There are several factual errors in the book. One that was striking was the attribution of the Boothby-Lovelace-Bulbulian mask for delivering oxygen (developed by Walter Meredith Boothby, M.D., William Randolph Lovelace II, M.D., and Arthur Bulbulian, D.D.S., in the late 1930s at the Mayo Clinic) to a 1950s Columbia Presbyterian pulmonologist (p. 152). The chapter on cardiac anesthesia is written as if there were no other contributions to the management of open heart patients outside of MGH. Indeed, the lack of context in the book makes an appreciation for other events recounted somewhat difficult to put in perspective. For example, it was common to have biomedical engineers working in the operating rooms and research laboratories in the 1970s and 1980s, not only at MGH, but also in many medical centers.

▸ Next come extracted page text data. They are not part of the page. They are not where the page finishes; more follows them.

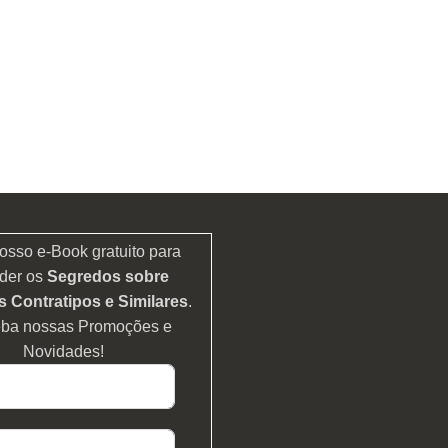
osso e-Book gratuito para
der os
Segredos sobre
 Contratipos e Similares
.
eba nossas Promoções e
Novidades!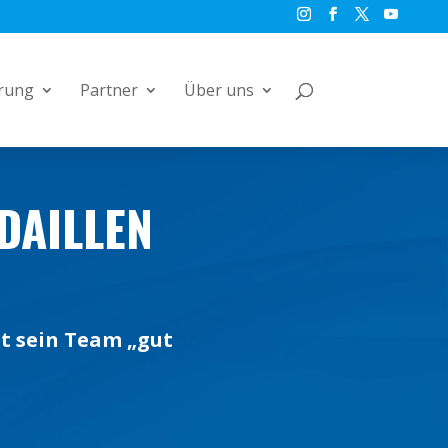
rung
Partner
Über uns
DAILLEN
ht sein Team „gut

The pediatric anesthesia story is well written and fascinating. The pediatric intensive care story is touching in that the family was as equally involved as the patient in the final outcome. The story of the cat pawing at the ventilator tubing during a home visit for a child on a ventilator was moving (p. 183). The MGH pediatric anesthesia story is particularly gripping because it occurred with crosstown rival Boston Children’s Hospital. It is interesting that two of the MGH-trained pediatric anesthesiologists came from the Children’s Hospital of Philadelphia, and their practice differed from that at Children’s Hospital in Boston. The struggles of organizing a pediatric service within the context of a tertiary care hospital are well detailed and have happened, most likely, in many other hospitals across the country. Like Battit’s stories concerning operating room management, the pediatric triumphs and struggles resonate far beyond the MGH.

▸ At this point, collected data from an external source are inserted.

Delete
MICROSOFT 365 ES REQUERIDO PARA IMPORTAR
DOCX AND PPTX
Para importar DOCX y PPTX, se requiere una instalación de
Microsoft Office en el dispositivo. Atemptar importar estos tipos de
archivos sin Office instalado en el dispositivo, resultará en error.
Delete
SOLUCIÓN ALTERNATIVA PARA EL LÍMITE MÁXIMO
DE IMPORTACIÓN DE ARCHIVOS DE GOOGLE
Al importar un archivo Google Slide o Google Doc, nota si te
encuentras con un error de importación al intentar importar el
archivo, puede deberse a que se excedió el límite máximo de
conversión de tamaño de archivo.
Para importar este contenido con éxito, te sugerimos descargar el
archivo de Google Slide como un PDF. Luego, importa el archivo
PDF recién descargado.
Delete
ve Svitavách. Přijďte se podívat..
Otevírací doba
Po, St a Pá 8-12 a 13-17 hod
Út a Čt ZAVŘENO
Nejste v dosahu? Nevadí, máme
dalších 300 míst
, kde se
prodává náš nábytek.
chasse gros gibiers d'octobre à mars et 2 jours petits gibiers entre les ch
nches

The final chapter in the book is a departure from the history of the department of anesthesiology and critical care medicine at MGH and centers on the painting Ether Day , commissioned by the hospital to hang in the ether dome. The photographs of the creation of the painting are fascinating. In essence, members of the departments of anesthesiology and surgery were dressed in mid-nineteenth century garb and posed in the ether dome around the chair in which Gilbert Abbott was anesthetized. The most amazing transformation, whereby Warren Zapol became William Thomas Green Morton, is clearly documented in the book. With surgeons representing surgeons, small details, such as where hands should be placed to both aid the operator and keep out of the way, came to the fore. The result is a fascinating painting that in many respects may represent the actual event as closely as possible after more than a century and a half has passed.

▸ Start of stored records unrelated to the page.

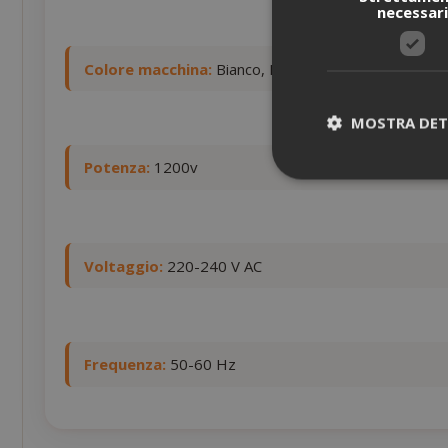
necessar
Colore macchina:
Bianco, Rosso, Nero
MOSTRA DET
Potenza:
1200v
I cookie strettam
Voltaggio:
220-240 V AC
dell'utente e la 
strettamente nec
NOME
Frequenza:
50-60 Hz
SID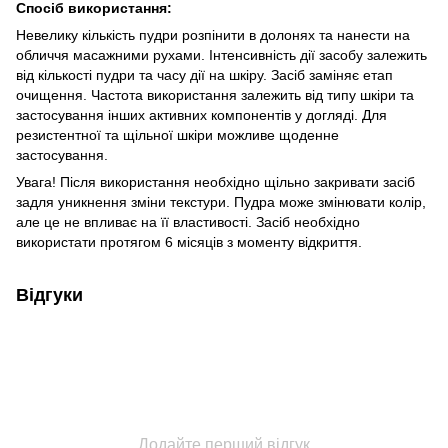
Спосіб використання:
Невелику кількість пудри розпінити в долонях та нанести на
обличчя масажними рухами. Інтенсивність дії засобу залежить
від кількості пудри та часу дії на шкіру. Засіб заміняє етап
очищення. Частота використання залежить від типу шкіри та
застосування інших активних компонентів у догляді. Для
резистентної та щільної шкіри можливе щоденне
застосування.
Увага! Після використання необхідно щільно закривати засіб
задля уникнення зміни текстури. Пудра може змінювати колір,
але це не впливає на її властивості. Засіб необхідно
використати протягом 6 місяців з моменту відкриття.
Відгуки
Додайте перший відгук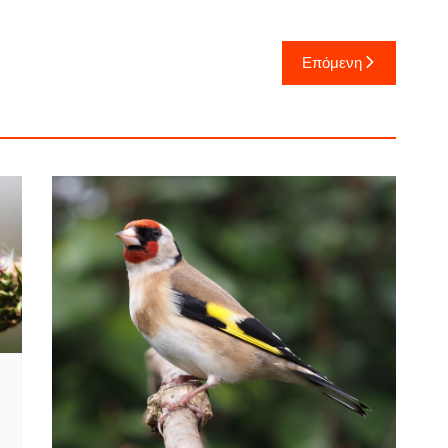
Επόμενη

This Is No Humbug!  is a daring, innovative book. Its unique contribution is that the story is told through the eyes and with the voices of the people who lived the events. Richard Kitz’s chapters on his tenure as chair serve as a handbook for those who aspire to run an academic department. Likewise, George Battit’s work is a guidebook for those who desire to run the operating rooms. Both narratives are filled with lessons learned; pitfalls, and perhaps some disasters, that await the novice practitioner will be averted by reading these words. The honesty of the writing, best exemplified by Mary Kraft’s work, is clear. It would have been a simple job for Kitz to edit out Kraft’s unflattering words, but he let them remain—they are a part of the MGH story that needed telling. This is a book well worth reading for all who are interested in the rise of academic anesthesiology in the latter half of the twentieth century. Parts of the narrative may even serve as a guide for the beginnings of the twenty-first.